Duke University Press has come under fire regarding a book to be published which claims Israel shoots Palestinians to injure them, as part of a state mission to overpower them.
Written by Rutgers professor Jasbir Puar, the book The Right to Maim: Debility, Capacity, Disability accuses the Israeli Defense Force (IDF) of “rehabilitation through the spatial, affective, and corporeal debilitation of Palestine” and “the sovereign right to maim wielded by Israel in relation to the right to kill.”
The book’s preface, which shows that the “intensification” for writing it started in 2014, applies the false narrative of “hands up, don’t shoot” to another false perception related to the Israeli-Palestinian conflict.
“This was the summer police shot Michael Brown in Ferguson, Missouri, and the summer of Operation Protective Edge, the fifty-one-day Israeli siege of Gaza,” Puar wrote in the 30-page introduction. “Organizers protesting these seemingly disparate events began drawing connections, tracing the material relationships between the Israeli occupation of Palestine and the militarization of police in Ferguson, from the training of U.S. law enforcement by the Israeli state to the tweeting of advice from Palestinians on how to alleviate tear gas exposure.”
Middle East historian Asaf Romirowsky has hounded Duke for associating what she labeled as “pseudo-scholarship.”
“On the other side, there is so much data to counter Puar’s claims about Israeli policies,” Romirowsky, who is also executive director of the anti-academic boycott organization Scholars for Peace in the Middle East, said. “It’s a compliment to call the book academic garbage—and now it gets the imprimatur of a university press, making it a legitimate secondary source that will be taught and cited.”
“These are lies built on anti-Semitic tropes. The peer review process is set up so that a work with this many problems is not published. How does Duke University Press endorse this? I can’t figure out what their end goal is here,” she added.
Puar did not immediately respond to a Red Alert Politics request for comment.

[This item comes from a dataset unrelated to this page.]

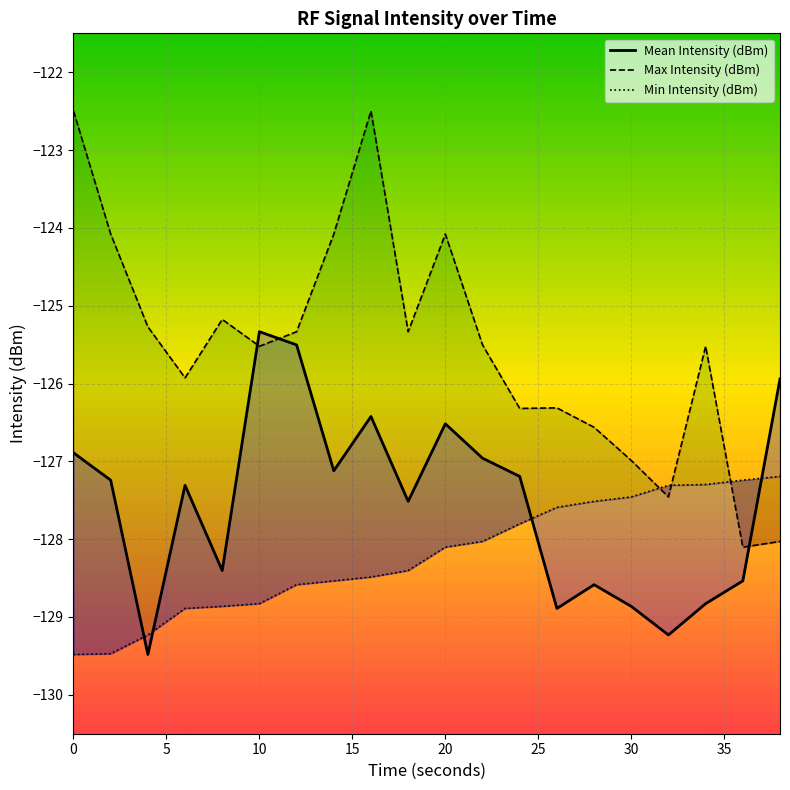

Reading left to right, what are all the values shown in this chart?

Mean Intensity (dBm): -126.9	-127.2	-129.5	-127.3	-128.4	-125.3	-125.5	-127.1	-126.4	-127.5	-126.5	-127.0	-127.2	-128.9	-128.6	-128.9	-129.2	-128.8	-128.5	-125.9
Max Intensity (dBm): -122.5	-124.1	-125.3	-125.9	-125.2	-125.5	-125.3	-124.1	-122.5	-125.3	-124.1	-125.5	-126.3	-126.3	-126.6	-127.0	-127.5	-125.5	-128.1	-128.0
Min Intensity (dBm): -129.5	-129.5	-129.2	-128.9	-128.9	-128.8	-128.6	-128.5	-128.5	-128.4	-128.1	-128.0	-127.8	-127.6	-127.5	-127.5	-127.3	-127.3	-127.2	-127.2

However, IDF reserve soldier Moshe Schwartz spoke to Red Alert Politics about the Israeli army’s protocol over maiming.
“There are operational situations where you are, for example, allowed to take out a kneecap, but you’re not allowed to aim for the head or the chest area because they’re doing something that is illegal and needs to be stopped...but it’s not something that deserves for them to be killed.”
Former IDF soldier Yael Magid told Red Alert that her personal experience is antithetical to Puar’s claims.
“Israeli soldiers have strict policies of when to fire,” she said. “If a suspected terrorist came to the fence of a base first he/she would have to be verbally warned.”
She continued, “Then if they continued coming shots are allowed to be fired in the air, and only after that if they still continued coming with intent to harm shots at legs to maim them.”
Referring to a quote in the book, Magid rhetorically asked, “Could an army with these strict policies and morals be one that is ‘collecting Palestinian organs for scientific studies?’”
Puar went on a cross-country speaking tour to promote her book, stopping at Stanford, Columbia, Dartmouth, Vassar College, NYU, and Rutgers University.